__TASK OBJECTIVE__: Could you retype all of the records below word for word, leaving the pictures out of your answer?
Start of DATA FOR THIS EXERCISE
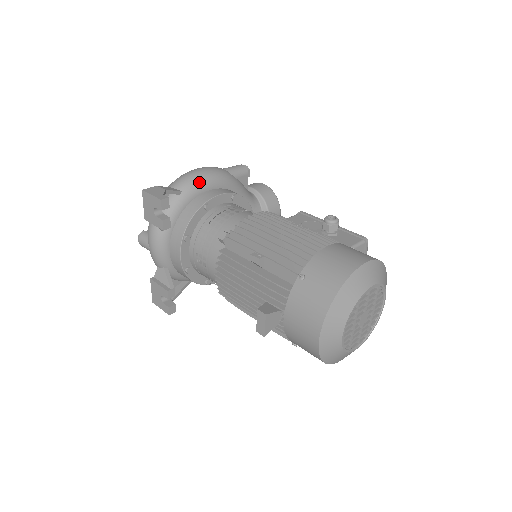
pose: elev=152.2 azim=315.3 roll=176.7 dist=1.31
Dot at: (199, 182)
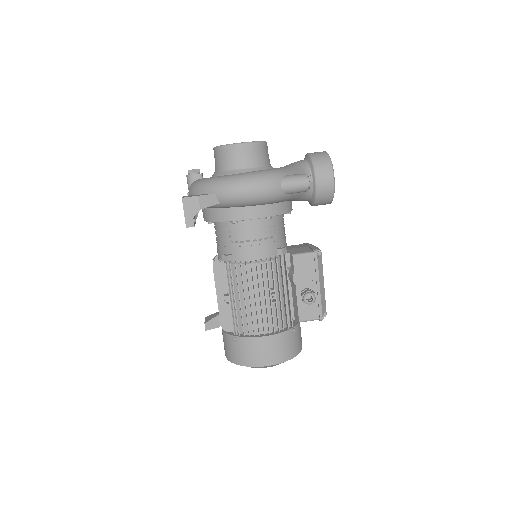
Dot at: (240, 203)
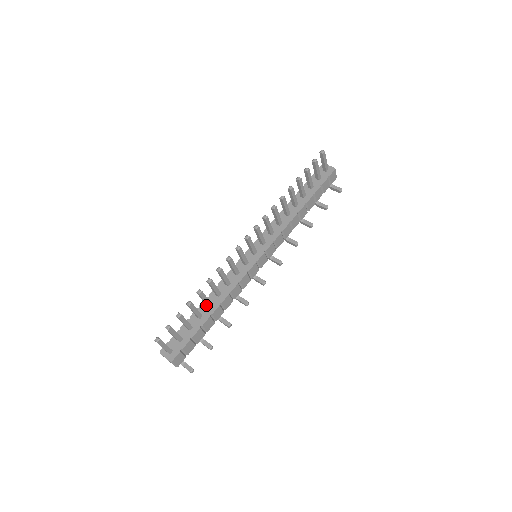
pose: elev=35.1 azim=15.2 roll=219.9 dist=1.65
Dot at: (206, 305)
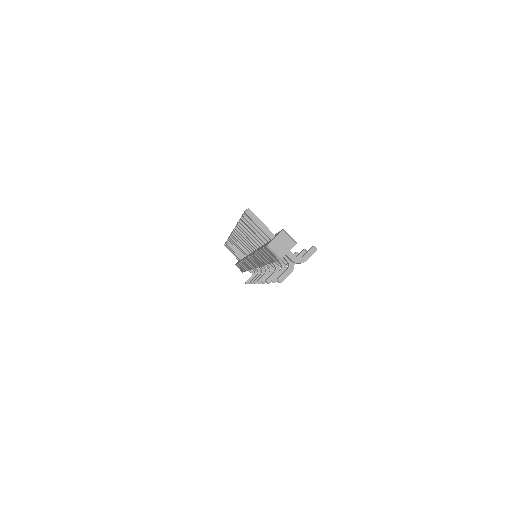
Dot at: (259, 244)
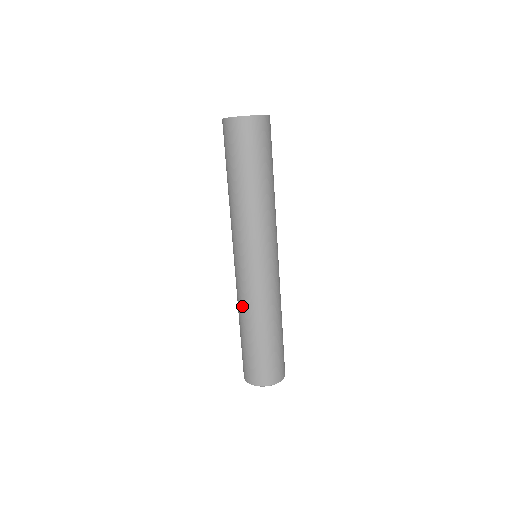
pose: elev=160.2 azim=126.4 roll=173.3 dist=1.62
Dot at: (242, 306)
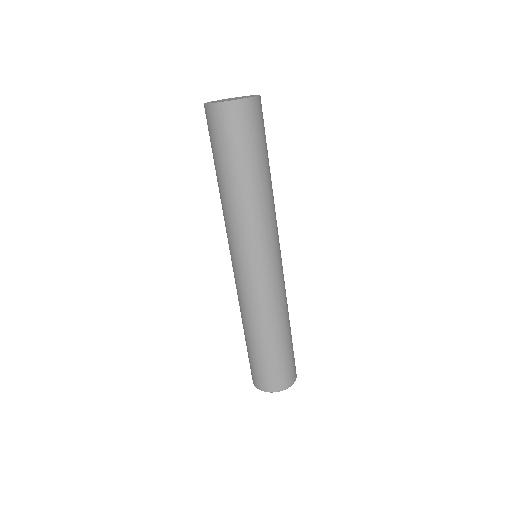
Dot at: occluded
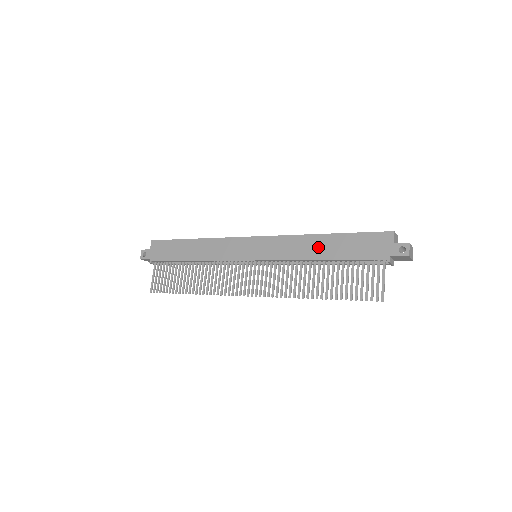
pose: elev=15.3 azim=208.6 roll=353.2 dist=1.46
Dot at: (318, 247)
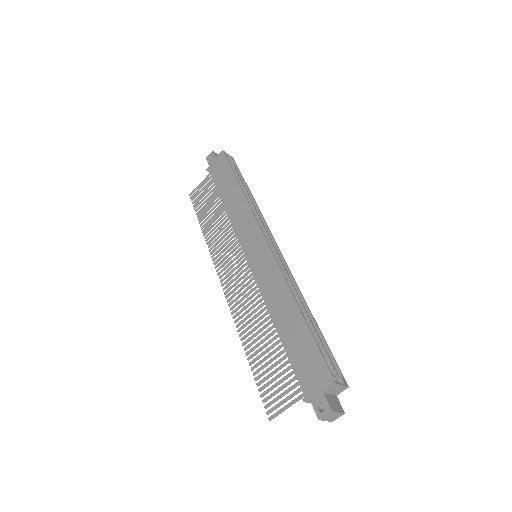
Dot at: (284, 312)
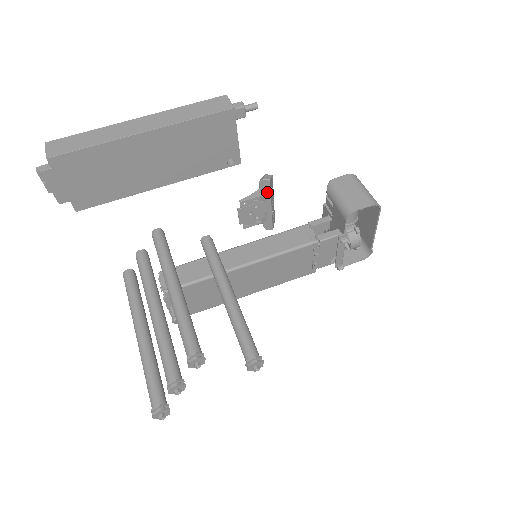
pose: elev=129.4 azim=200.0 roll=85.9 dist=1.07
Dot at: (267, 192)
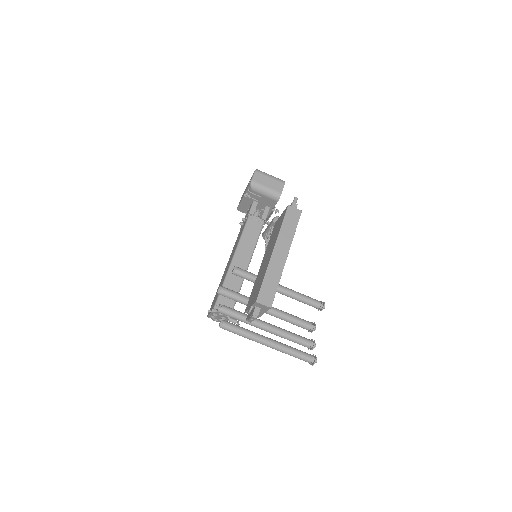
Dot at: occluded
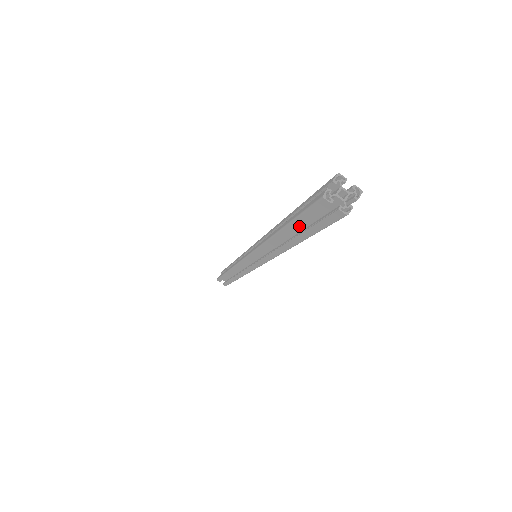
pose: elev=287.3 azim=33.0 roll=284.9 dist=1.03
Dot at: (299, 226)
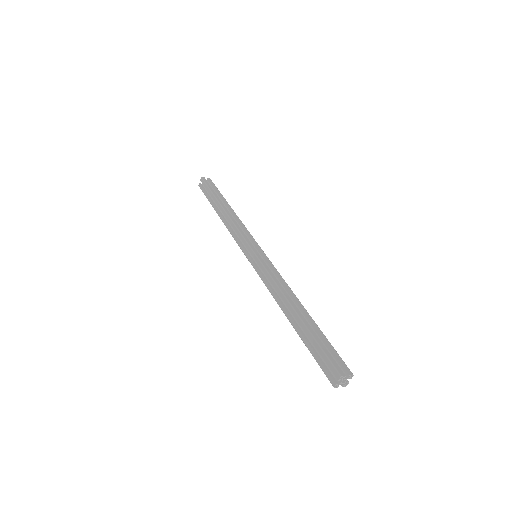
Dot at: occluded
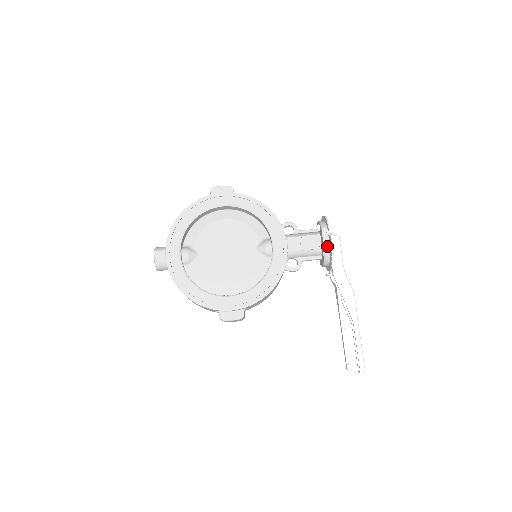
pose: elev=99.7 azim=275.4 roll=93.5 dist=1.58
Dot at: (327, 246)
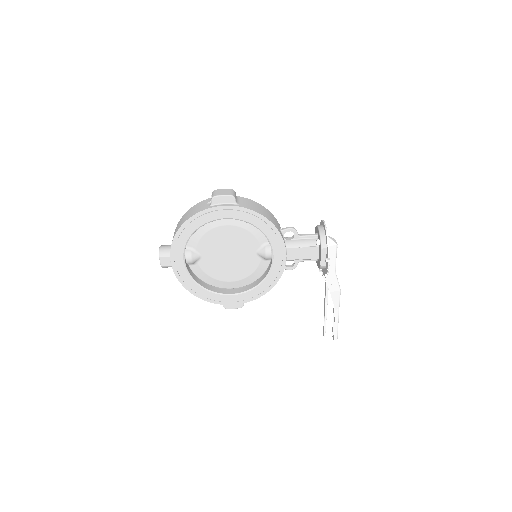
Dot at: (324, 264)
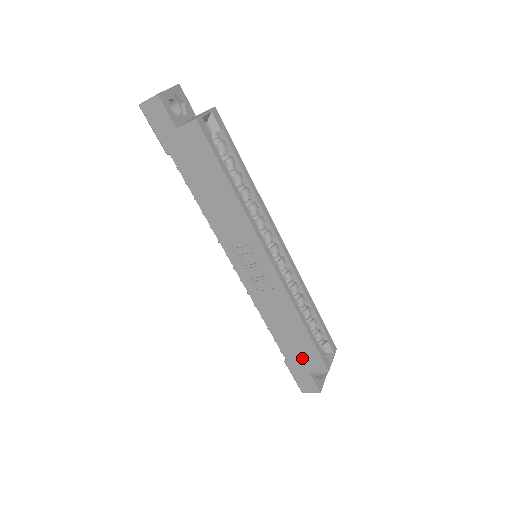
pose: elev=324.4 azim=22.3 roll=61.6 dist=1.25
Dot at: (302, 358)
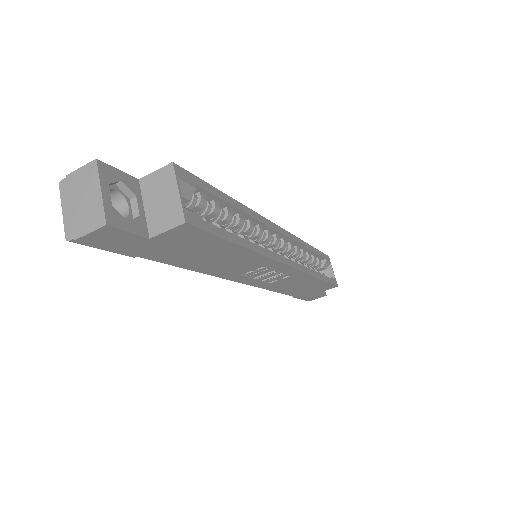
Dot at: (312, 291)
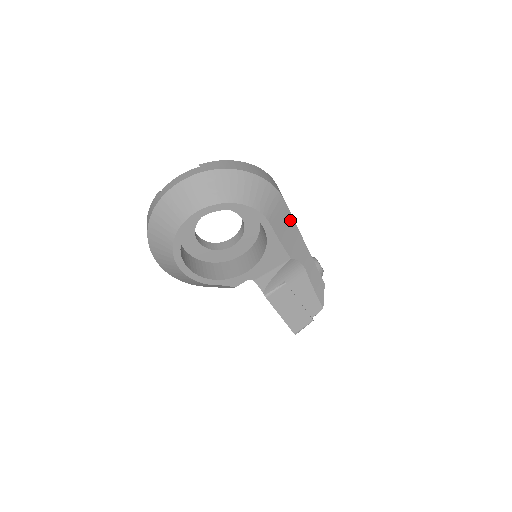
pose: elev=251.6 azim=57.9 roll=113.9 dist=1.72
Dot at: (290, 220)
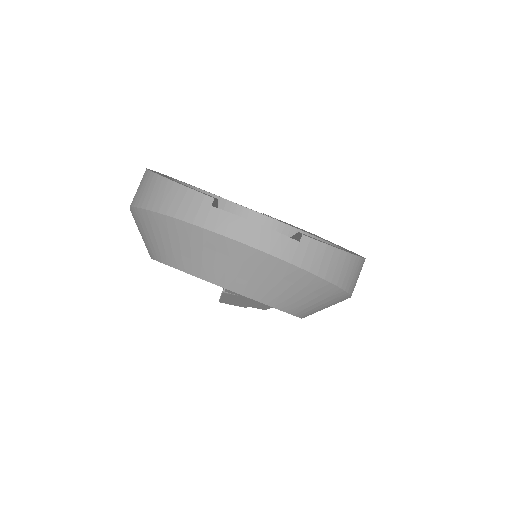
End of DATA FOR THIS EXERCISE
__FULL SOLUTION__:
pose: elev=152.2 azim=315.3 roll=176.7 dist=1.31
Dot at: (199, 182)
Dot at: (240, 203)
pose: elev=35.1 azim=15.2 roll=219.9 dist=1.65
Dot at: (206, 305)
Dot at: (259, 244)
pose: elev=160.2 azim=126.4 roll=173.3 dist=1.62
Dot at: (242, 306)
Dot at: occluded
pose: elev=15.3 azim=208.6 roll=353.2 dist=1.46
Dot at: (318, 247)
Dot at: (284, 312)
pose: elev=129.4 azim=200.0 roll=85.9 dist=1.07
Dot at: (267, 192)
Dot at: occluded
pose: elev=287.3 azim=33.0 roll=284.9 dist=1.03
Dot at: (299, 226)
Dot at: occluded
pose: elev=99.7 azim=275.4 roll=93.5 dist=1.58
Dot at: (327, 246)
Dot at: (324, 264)
pose: elev=324.4 azim=22.3 roll=61.6 dist=1.25
Dot at: (302, 358)
Dot at: (312, 291)
pose: elev=251.6 azim=57.9 roll=113.9 dist=1.72
Dot at: (290, 220)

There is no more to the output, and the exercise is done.